In a small brick church that had my granddaddy’s name on the cornerstone, I learned about Jesus, who told us to love each other, and who had long hair, but that was OK, because he was God and, most important, he didn’t live in my daddy’s house. God was the Father, and demanded obedience – which made sense to me, as my own father demanded obedience. I figured Jesus had been told, ‘Because I said so!” any number of times as a kid.

But more than theology, in that small church I learned about community, about being a part of some people who would cut the articles about you out of the local paper when you won the spelling bee and put them on their refrigerator and pray for you every night. About casseroles when you’re sick, about not noticing Mr. Hayes sang off-key, about celebrating small victories and going to every funeral.

I learned other things too. I learned that we were poor, but proud, and that we were expected to work hard, but that didn’t mean we had to like it. But I also learned that some people would look at your Black friend’s hard work and tell you he was “a credit to his race”. And that would confuse you, but not as much as trying to understand why he wasn’t allowed to spend the night at your house.

As I grew older, I learned that complicated lesson that the very people who taught me to love can be, themselves, unloving to others. That the people who taught me to be hospitable can themselves be inhospitable. It means coming to terms with the knowledge that the people who loved me into being are flawed, and fall short often of the ideals they gave me.

Being a child of the Southland means feeling things fiercely, and so I learned that you stand up for people who can’t stand up for themselves, and I learned that I had responsibilities to my community. That I learned to draw the circle of community larger than my people did is not my fault but theirs, and was somewhat inevitable: After all, they are the ones who taught me that “red and yellow, black and white – they are precious in his sight. Jesus loves the little children of the world.”

They taught me that, and I believed them.

Being in and of the South while being a progressive white straight male means your liberal educated friends from North of here will watch how your state votes and will call your friends and family things like “inbred” and ‘hillbillies” and “white trash” and ask you how you stay there.

And sometimes, when you have the energy and the notion, you tell them those people are some of the kindest, best people you know, but folks in power have made them afraid in order to maintain power. That your people have been played and told that their diminishing paychecks and their insecurity and their inability to keep the land their granddaddy farmed and got 49 harvests from – that all of that is the fault not of the people who are in power, but of people who have black and brown skin and less power than even they do.
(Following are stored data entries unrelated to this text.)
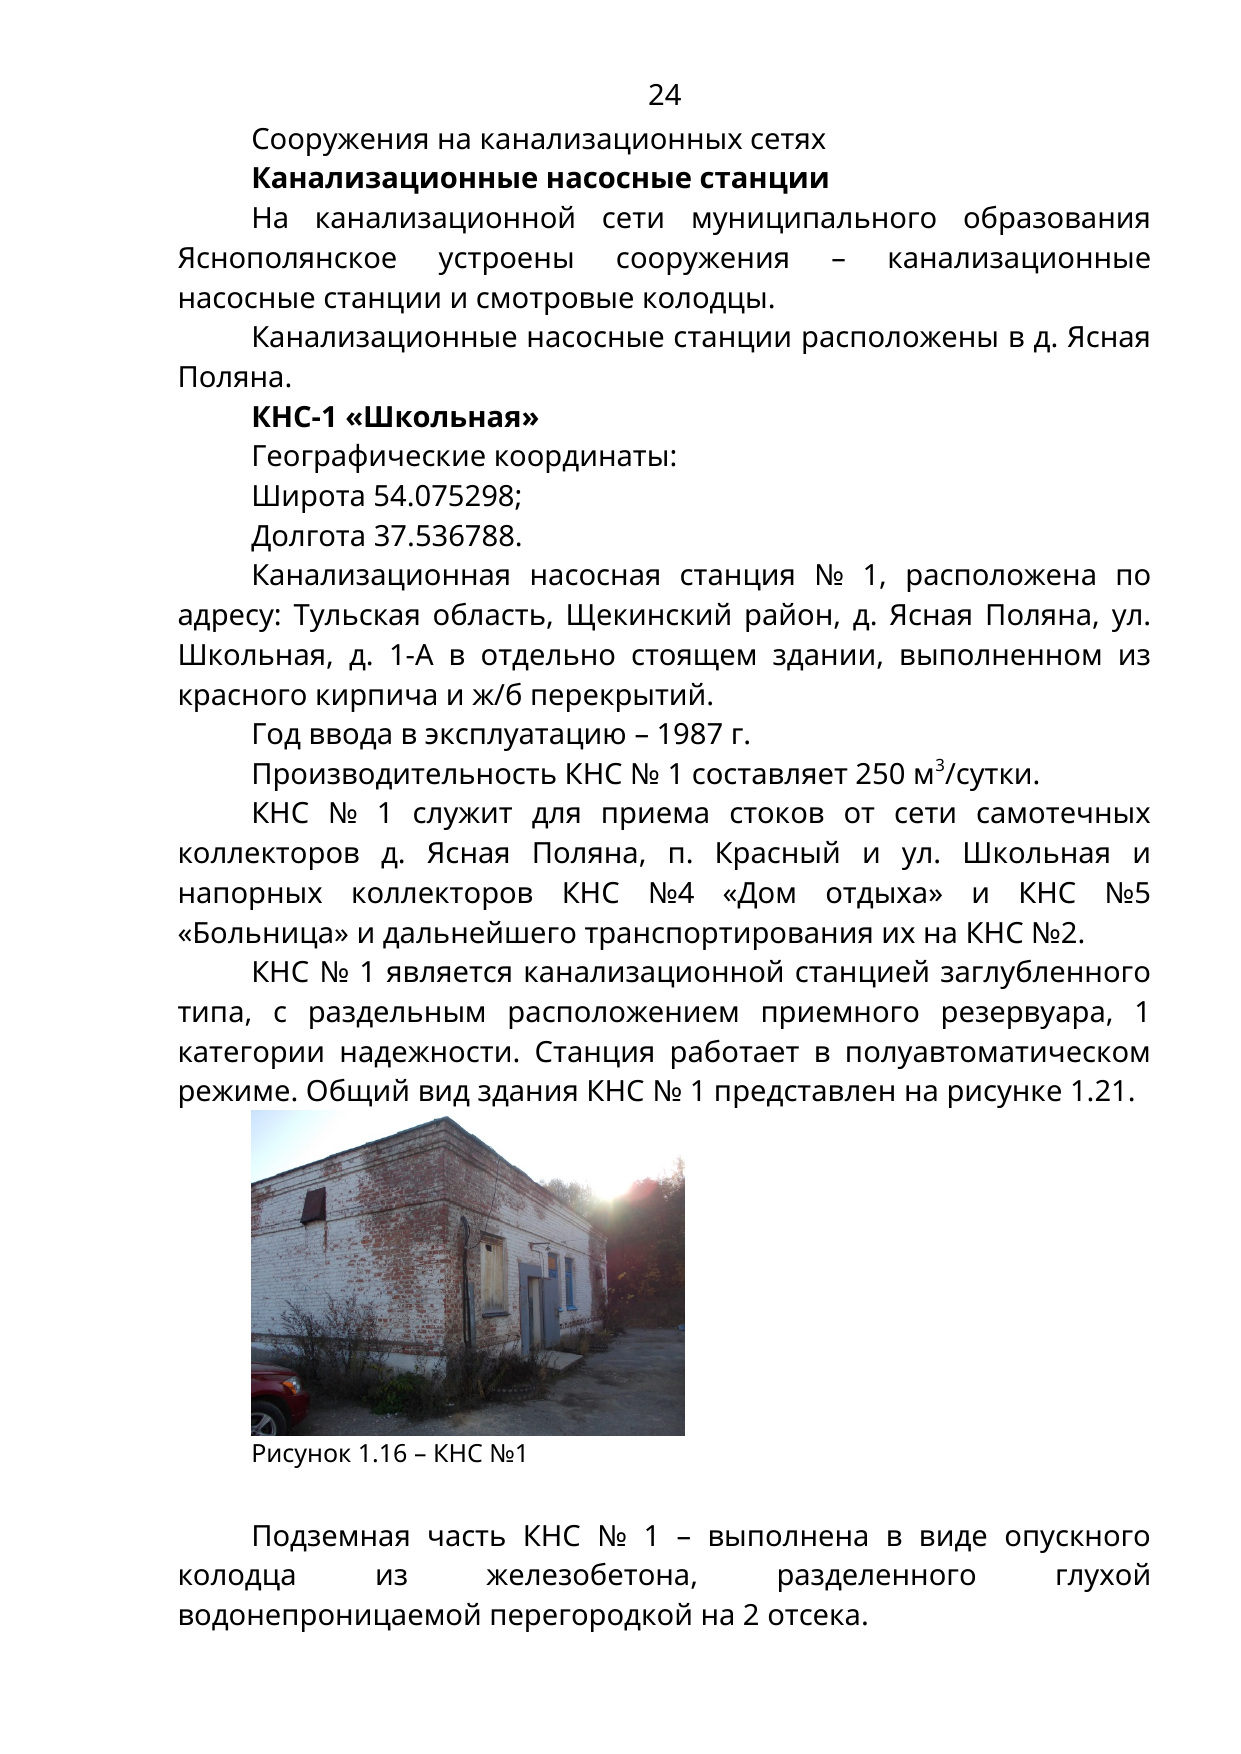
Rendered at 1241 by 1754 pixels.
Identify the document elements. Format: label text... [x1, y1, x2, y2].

text Подземная часть КНС № 1 – выполнена в виде опускного колодца из железобетона, разделенного глухой водонепроницаемой перегородкой на 2 отсека. [177, 1515, 1152, 1634]
text Сооружения на канализационных сетях [177, 118, 1152, 158]
picture [251, 1110, 685, 1436]
text Географические координаты: [177, 436, 1152, 475]
text КНС № 1 служит для приема стоков от сети самотечных коллекторов д. Ясная Поляна, п. Красный и ул. Школьная и напорных коллекторов КНС №4 «Дом отдыха» и КНС №5 «Больница» и дальнейшего транспортирования их на КНС №2. [177, 793, 1152, 952]
text На канализационной сети муниципального образования Яснополянское устроены сооружения – канализационные насосные станции и смотровые колодцы. [177, 197, 1152, 317]
text Год ввода в эксплуатацию – 1987 г. [177, 713, 1152, 753]
text Канализационные насосные станции расположены в д. Ясная Поляна. [177, 317, 1152, 396]
text Канализационные насосные станции [177, 158, 1152, 197]
text КНС-1 «Школьная» [177, 396, 1152, 436]
text Широта 54.075298; [177, 475, 1152, 515]
text Рисунок 1.22 – КНС №1 [177, 1436, 1152, 1470]
text Долгота 37.536788. [177, 515, 1152, 555]
text КНС № 1 является канализационной станцией заглубленного типа, с раздельным расположением приемного резервуара, 1 категории надежности. Станция работает в полуавтоматическом режиме. Общий вид здания КНС № 1 представлен на рисунке 1.21. [177, 952, 1152, 1110]
text Производительность КНС № 1 составляет 250 м3/сутки. [177, 753, 1152, 793]
text Канализационная насосная станция № 1, расположена по адресу: Тульская область, Щекинский район, д. Ясная Поляна, ул. Школьная, д. 1-А в отдельно стоящем здании, выполненном из красного кирпича и ж/б перекрытий. [177, 555, 1152, 713]
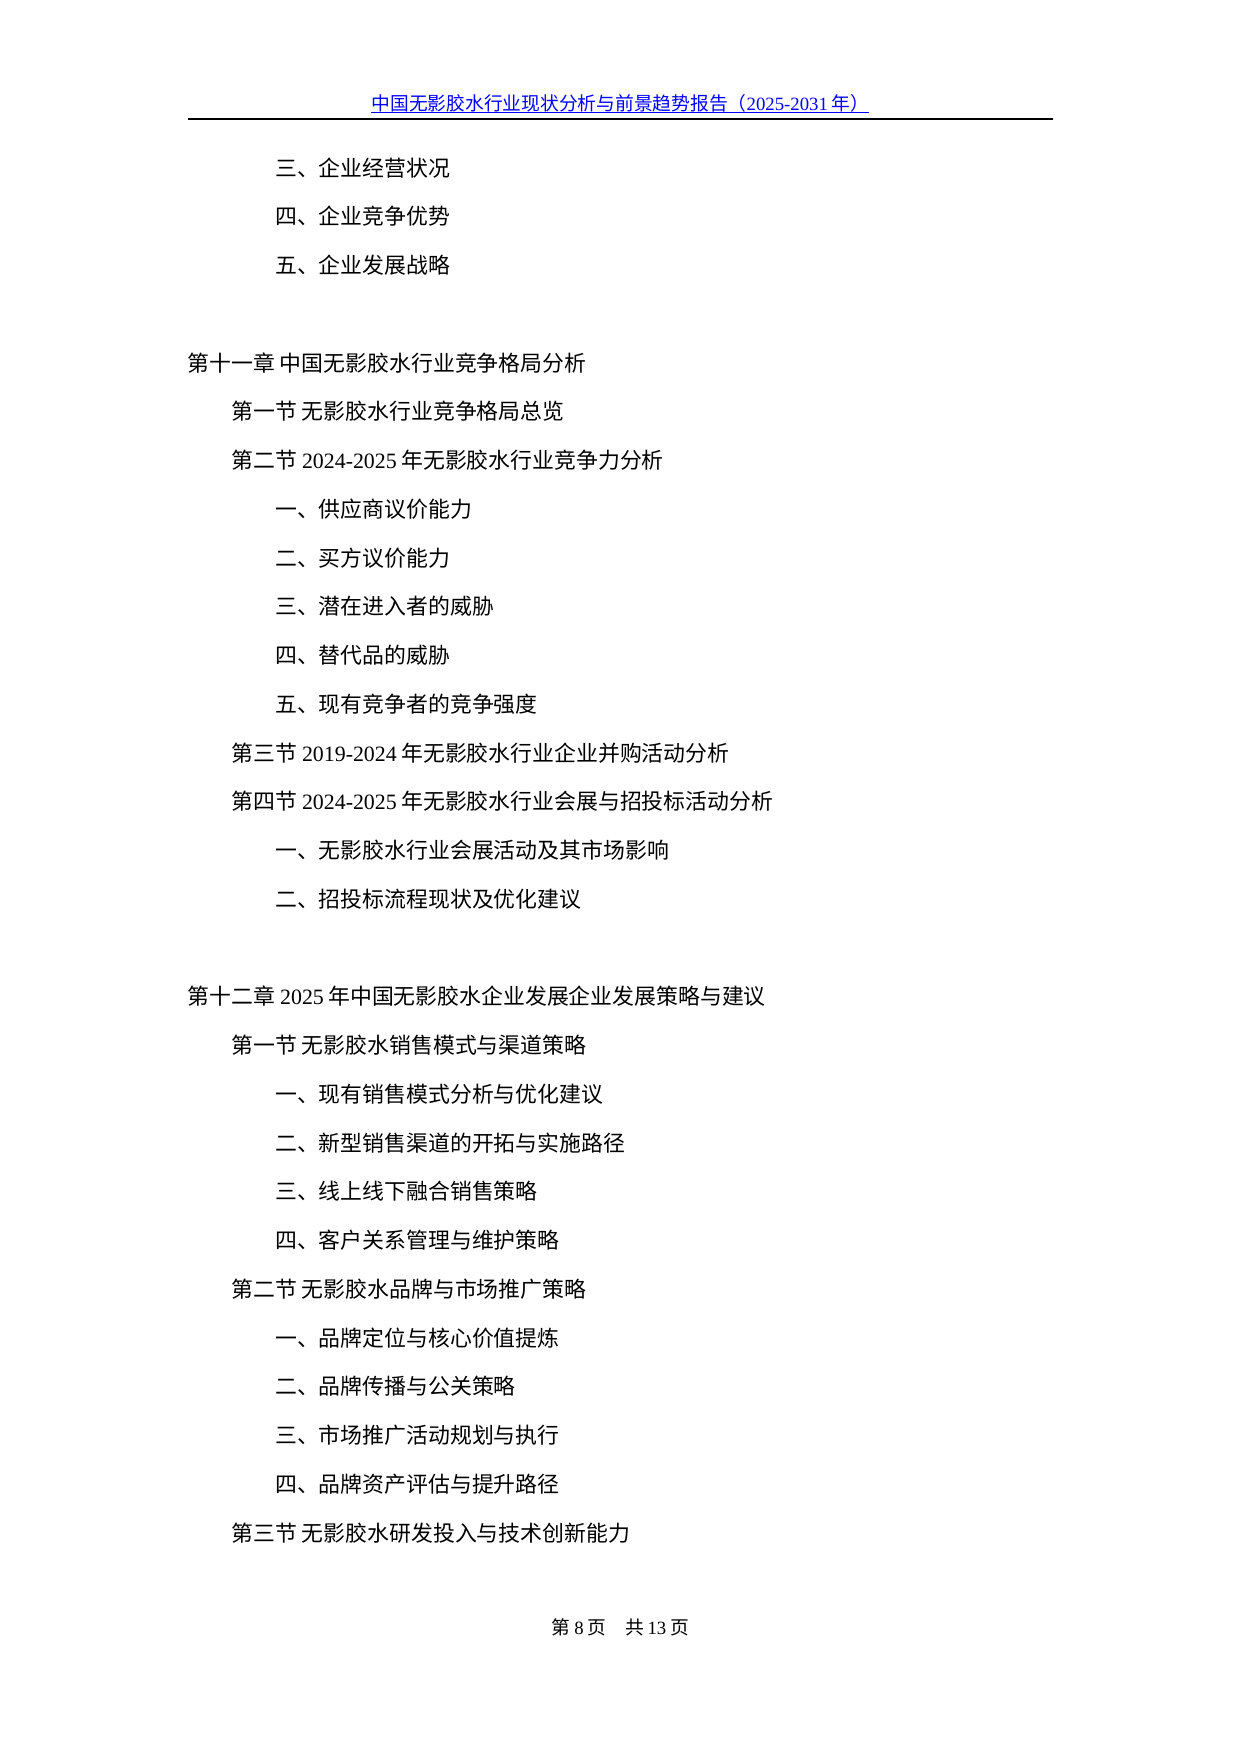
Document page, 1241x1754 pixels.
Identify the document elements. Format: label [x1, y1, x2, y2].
And your people believe it, because scared people will believe anything that will make them less scared.

And sometimes, when you have the energy and the notion, you tell your friends from elsewhere that you stay because you love it here, and that you are not just from here but of here, and your roots run deep here, and one day you will be buried here amongst your ancestors. And that for them to ask why you don’t leave means that you are supposed to believe that there is a separation between the values you learned as a child and the values you have now, when the reality is, the person you are now is just the person you were taught to be then, only writ larger.

And for them to suggest you leave is to suggest that you cannot be the person who longs for table fellowship and church meetings and the smell of cape jasmine and the delight of sweet tea and cornbread and also be the person who fights for justice for your community and who yearns for the day we can all sit at the same table and eat cornbread and sweet tea together.

And that is not true.

Because the truth isn’t that I can be all of who I am and also be Southern – it’s that I am all of who I am because I am Southern. And to suggest I move and give up on this place and these people is to suggest I deny all of that, and that I deny them. And that I cannot do. I will not do.

Because I am lots of things – but none of those things is a hypocrite.